C’est de cela, et non d’autre chose, que l’archevêque Negri avait écrit.
Aucune analyse, même pas opérationnelle du mal intrinsèque du monde contre lequel les affreux islamistes continuent opiniâtrement et obtusément à ensanglanter à l’aveuglette, est avancée par ces moralistes peureux : ils ne disposent que de leur culture pieuse, niaise et béate de néo-bigots. Leur idéologie d’appartenance aux catholiques acritiques, déjà et à priori… sauvés par une certaine très supposéemiséricorde divine (vraiment pharisaïque, celle-ci !), fait que ce deux journalistes puissent se considérer dispensés totalement de tout analyse du mal universel et quotidien. Celui-ci est en train de dévaster la culture de ces jeunes désemparés qui sont soumis, sans aucun point de repère de Vérité, aux valeurs, mieux aux non-valeurs dépourvus de sens, de ce monde en perdition. Dont le concert auquel assistaient en milliers de très jeunes était un exemple très riche en pédagogie maladive et pernicieuse : c’était cela le discours du grand pasteur d’âmes Negri.
Par contre, à cause de la politique prônée – par exemple – par notre indigne couple de critiques, la plupart des catholiques ne savent même pas contredire les alacres propagandistes du nihilisme gai, en argumentant que rien n’est si grave.
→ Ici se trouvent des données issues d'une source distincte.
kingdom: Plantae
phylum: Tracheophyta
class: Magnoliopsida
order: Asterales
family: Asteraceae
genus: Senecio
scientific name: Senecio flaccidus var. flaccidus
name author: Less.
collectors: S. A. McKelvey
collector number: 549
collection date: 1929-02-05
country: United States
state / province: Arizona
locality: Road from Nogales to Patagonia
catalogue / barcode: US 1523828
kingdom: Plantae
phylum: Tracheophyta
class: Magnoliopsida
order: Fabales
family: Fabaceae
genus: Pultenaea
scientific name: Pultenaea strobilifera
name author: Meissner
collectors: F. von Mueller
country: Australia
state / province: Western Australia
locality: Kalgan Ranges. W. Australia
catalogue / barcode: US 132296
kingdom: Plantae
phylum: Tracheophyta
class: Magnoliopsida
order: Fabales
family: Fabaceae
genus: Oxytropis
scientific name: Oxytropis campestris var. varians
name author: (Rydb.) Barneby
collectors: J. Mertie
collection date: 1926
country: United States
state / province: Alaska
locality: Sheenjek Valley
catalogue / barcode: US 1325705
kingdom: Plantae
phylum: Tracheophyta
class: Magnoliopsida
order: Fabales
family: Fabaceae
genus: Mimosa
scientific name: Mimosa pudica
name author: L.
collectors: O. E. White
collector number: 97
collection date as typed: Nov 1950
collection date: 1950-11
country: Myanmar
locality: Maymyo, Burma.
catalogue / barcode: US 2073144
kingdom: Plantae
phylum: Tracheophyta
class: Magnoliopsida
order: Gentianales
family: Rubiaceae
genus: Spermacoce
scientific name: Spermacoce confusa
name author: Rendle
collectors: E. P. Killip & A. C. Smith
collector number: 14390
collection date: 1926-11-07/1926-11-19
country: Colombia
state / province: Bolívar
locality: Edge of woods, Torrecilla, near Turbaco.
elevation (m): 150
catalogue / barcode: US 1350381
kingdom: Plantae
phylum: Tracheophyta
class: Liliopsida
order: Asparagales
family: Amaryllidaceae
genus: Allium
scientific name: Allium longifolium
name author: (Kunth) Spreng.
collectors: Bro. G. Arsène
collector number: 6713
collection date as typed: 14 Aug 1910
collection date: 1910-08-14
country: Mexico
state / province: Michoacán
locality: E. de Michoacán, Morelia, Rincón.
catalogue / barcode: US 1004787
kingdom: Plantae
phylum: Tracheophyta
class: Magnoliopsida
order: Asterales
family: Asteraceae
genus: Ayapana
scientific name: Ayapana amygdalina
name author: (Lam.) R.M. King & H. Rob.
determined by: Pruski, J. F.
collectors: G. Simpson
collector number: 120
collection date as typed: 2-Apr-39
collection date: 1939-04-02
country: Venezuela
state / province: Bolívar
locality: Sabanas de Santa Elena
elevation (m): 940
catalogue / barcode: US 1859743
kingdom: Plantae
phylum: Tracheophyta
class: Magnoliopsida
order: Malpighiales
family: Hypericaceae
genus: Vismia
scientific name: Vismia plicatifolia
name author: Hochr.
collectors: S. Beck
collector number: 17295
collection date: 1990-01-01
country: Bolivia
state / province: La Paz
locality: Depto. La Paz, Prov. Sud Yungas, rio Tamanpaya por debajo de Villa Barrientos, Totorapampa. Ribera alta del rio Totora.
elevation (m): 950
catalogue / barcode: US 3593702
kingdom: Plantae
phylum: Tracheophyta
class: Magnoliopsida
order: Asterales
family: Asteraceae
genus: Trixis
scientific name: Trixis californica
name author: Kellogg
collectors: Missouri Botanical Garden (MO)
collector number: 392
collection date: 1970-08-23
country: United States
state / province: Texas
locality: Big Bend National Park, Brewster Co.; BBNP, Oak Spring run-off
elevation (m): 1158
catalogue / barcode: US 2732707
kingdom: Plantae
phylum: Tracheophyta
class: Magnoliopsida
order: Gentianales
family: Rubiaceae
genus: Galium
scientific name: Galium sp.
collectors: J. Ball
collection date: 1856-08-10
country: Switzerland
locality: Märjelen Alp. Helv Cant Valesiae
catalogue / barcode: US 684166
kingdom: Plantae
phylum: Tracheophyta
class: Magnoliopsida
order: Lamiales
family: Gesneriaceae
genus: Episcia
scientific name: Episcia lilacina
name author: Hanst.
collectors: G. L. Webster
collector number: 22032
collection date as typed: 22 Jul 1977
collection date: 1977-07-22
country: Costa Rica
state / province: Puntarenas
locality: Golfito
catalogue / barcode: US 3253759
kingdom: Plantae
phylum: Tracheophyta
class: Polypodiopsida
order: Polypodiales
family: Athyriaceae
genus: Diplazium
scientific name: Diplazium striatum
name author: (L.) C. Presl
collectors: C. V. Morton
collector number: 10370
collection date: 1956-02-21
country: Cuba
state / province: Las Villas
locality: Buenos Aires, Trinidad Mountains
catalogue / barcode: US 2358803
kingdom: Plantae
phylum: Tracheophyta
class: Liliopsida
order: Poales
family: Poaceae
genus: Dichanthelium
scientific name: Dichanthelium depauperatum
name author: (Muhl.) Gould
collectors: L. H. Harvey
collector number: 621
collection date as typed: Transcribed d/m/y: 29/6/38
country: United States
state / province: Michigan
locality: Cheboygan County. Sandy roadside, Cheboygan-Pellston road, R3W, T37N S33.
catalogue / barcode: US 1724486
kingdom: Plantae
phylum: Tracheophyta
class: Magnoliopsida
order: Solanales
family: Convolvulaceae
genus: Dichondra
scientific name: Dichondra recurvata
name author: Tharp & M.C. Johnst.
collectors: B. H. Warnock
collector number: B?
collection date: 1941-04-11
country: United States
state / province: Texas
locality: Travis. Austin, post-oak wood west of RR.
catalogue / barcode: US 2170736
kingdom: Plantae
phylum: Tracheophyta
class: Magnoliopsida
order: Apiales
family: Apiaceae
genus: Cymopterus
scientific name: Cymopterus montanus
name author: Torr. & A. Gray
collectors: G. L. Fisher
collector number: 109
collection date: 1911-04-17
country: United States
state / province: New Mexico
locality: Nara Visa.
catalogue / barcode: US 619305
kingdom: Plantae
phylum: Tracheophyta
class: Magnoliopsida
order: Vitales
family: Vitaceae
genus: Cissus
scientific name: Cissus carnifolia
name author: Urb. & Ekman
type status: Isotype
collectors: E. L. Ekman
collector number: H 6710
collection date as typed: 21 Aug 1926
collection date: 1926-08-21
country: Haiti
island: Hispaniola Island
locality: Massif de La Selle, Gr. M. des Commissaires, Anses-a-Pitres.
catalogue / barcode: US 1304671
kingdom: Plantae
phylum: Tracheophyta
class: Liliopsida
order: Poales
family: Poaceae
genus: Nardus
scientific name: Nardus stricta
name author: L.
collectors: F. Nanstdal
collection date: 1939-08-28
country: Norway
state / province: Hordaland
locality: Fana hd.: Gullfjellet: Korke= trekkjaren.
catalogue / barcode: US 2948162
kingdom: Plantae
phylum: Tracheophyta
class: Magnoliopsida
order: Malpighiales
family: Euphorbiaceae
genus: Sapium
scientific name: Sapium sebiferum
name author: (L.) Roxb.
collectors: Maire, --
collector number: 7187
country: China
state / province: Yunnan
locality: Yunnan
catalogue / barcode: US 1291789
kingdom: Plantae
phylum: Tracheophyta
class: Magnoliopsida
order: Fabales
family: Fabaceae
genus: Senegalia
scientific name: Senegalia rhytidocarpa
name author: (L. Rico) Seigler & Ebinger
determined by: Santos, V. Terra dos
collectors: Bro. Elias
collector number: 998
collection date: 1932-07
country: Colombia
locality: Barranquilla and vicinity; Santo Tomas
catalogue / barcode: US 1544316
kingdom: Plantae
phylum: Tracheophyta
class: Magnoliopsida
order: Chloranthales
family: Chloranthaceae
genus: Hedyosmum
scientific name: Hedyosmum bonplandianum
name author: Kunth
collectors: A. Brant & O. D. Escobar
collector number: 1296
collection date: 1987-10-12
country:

Et tout va bien Madame la Marquise… L’Église et ses mouvements ecclésiaux ont depuis longtemps arrêté d’éduquer ses fidèles à formuler, toujours et primairement, un jugement catholique précis et unique sur tout élément ou fraction de la réalité !
Finalement, ces critiques de soi-disant périphérie évitent comme la peste tout discours publique et objectif. Ils abondent par contre en considérations multiples de foi intimiste et intellectualiste.
Comme si le Christ, dans le Mont des Oliviers avec Ses apôtres, avant de monter aux grands fêtes religieuses pascales et traditionnelles de Jérusalem, décidait de partir méditer plutôt dans le désert et non en témoignage en plein publique en clamant haut et clair aux multitudes et à ses bourreaux la Vérité éternelle, tant systématiquement niée. C’est donc dans l’éclat de la grande ville, publiquement, où tout le pouvoir se déployait (aussi bien romain que du sanhédrin), et qu’encore se déploie toujours explicitement, que Sa vie devait et doit rencontrer son suprême témoignage. Donc Sa passion et mort sur la croix (et Sa résurrection promise par la Trinité) : on sait bien quel a été Son choix.